IK Seed Generator for Dual-Arm Human-like Physicality Robot with Mobile Base
Jun Takamatsu, Atsushi Kanehira, Kazuhiro Sasabuchi, Naoki Wake, Katsushi Ikeuchi
TL;DR
The paper tackles inverse kinematics for compact, human-like robots with a mobile base by proposing an offline IK seed-generation framework that combines a scaled-Jacobian goodness metric $f = \sqrt{\det(\tilde{\mathbf{J}}(\mathbf{q}) \tilde{\mathbf{J}}(\mathbf{q})^{T})}$, a reachability-map–driven arm-state enumeration, and a genetic algorithm to optimize trunk/base configurations. The Arm-Initial-Guess Provider supplies arm-state candidates; the IK Seed Generator searches for seeds offline, enabling efficient online IK solving and extending naturally to dual-arm manipulation. Quantitative experiments on Seednoid demonstrate high IK success rates in grasping and pouring scenarios, validating improvements in robustness against joint limits and environmental perturbations. The results support practical deployment of the method for three典 application kinds: varied approach directions, pouring with two arms, and regrasp-based reorientation, highlighting the method’s potential to enhance real-world household manipulation with humanoid robots.
Abstract
Robots are strongly expected as a means of replacing human tasks. If a robot has a human-like physicality, the possibility of replacing human tasks increases. In the case of household service robots, it is desirable for them to be on a human-like size so that they do not become excessively large in order to coexist with humans in their operating environment.
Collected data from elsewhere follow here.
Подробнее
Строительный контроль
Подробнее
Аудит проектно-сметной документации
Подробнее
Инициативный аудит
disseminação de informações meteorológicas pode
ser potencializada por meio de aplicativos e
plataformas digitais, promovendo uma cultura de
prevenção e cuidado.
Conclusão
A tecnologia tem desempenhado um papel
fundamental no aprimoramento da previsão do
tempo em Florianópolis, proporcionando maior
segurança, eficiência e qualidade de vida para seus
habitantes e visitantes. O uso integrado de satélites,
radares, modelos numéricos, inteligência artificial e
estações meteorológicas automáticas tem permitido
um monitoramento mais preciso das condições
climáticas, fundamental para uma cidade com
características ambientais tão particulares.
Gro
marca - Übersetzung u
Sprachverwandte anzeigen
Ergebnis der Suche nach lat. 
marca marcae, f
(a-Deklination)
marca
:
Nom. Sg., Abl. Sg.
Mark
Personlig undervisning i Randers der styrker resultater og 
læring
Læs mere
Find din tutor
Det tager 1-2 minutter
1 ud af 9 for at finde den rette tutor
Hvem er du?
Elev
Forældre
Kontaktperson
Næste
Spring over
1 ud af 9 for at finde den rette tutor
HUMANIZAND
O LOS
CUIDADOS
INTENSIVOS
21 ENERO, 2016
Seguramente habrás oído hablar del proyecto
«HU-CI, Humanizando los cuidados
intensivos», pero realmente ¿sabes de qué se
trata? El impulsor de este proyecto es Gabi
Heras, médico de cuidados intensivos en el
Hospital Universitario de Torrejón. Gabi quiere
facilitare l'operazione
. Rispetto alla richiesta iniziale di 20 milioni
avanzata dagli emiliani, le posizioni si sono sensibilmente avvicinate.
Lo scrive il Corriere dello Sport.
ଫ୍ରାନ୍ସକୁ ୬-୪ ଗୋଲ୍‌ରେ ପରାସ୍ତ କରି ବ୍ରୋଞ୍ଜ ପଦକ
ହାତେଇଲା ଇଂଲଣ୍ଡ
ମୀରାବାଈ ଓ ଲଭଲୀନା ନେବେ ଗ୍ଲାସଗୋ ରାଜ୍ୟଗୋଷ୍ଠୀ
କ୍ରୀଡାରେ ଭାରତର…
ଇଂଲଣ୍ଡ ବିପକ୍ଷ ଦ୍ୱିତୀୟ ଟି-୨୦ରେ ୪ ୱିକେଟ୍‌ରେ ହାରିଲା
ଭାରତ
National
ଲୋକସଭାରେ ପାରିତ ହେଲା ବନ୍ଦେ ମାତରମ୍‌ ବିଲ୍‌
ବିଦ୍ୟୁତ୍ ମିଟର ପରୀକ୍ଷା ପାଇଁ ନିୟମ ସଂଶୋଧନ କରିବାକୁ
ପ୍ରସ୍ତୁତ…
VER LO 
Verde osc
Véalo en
However, robots with size limitations tend to have difficulty solving inverse kinematics (IK) due to mechanical limitations, such as joint angle limitations. Conversely, if the difficulty coming from this limitation could be mitigated, one can expect that the use of such robots becomes more valuable. In numerical IK solver, which is commonly used for robots with higher degrees-of-freedom (DOF), the solvability of IK depends on the initial guess given to the solver. Thus, this paper proposes a method for generating a good initial guess for a numerical IK solver given the target hand configuration. For the purpose, we define the goodness of an initial guess using the scaled Jacobian matrix, which can calculate the manipulability index considering the joint limits. These two factors are related to the difficulty of solving IK. We generate the initial guess by optimizing the goodness using the genetic algorithm (GA). To enumerate much possible IK solutions, we use the reachability map that represents the reachable area of the robot hand in the arm-base coordinate system. We conduct quantitative evaluation and prove that using an initial guess that is judged to be better using the goodness value increases the probability that IK is solved. Finally, as an application of the proposed method, we show that by generating good initial guesses for IK a robot actually achieves three typical scenarios.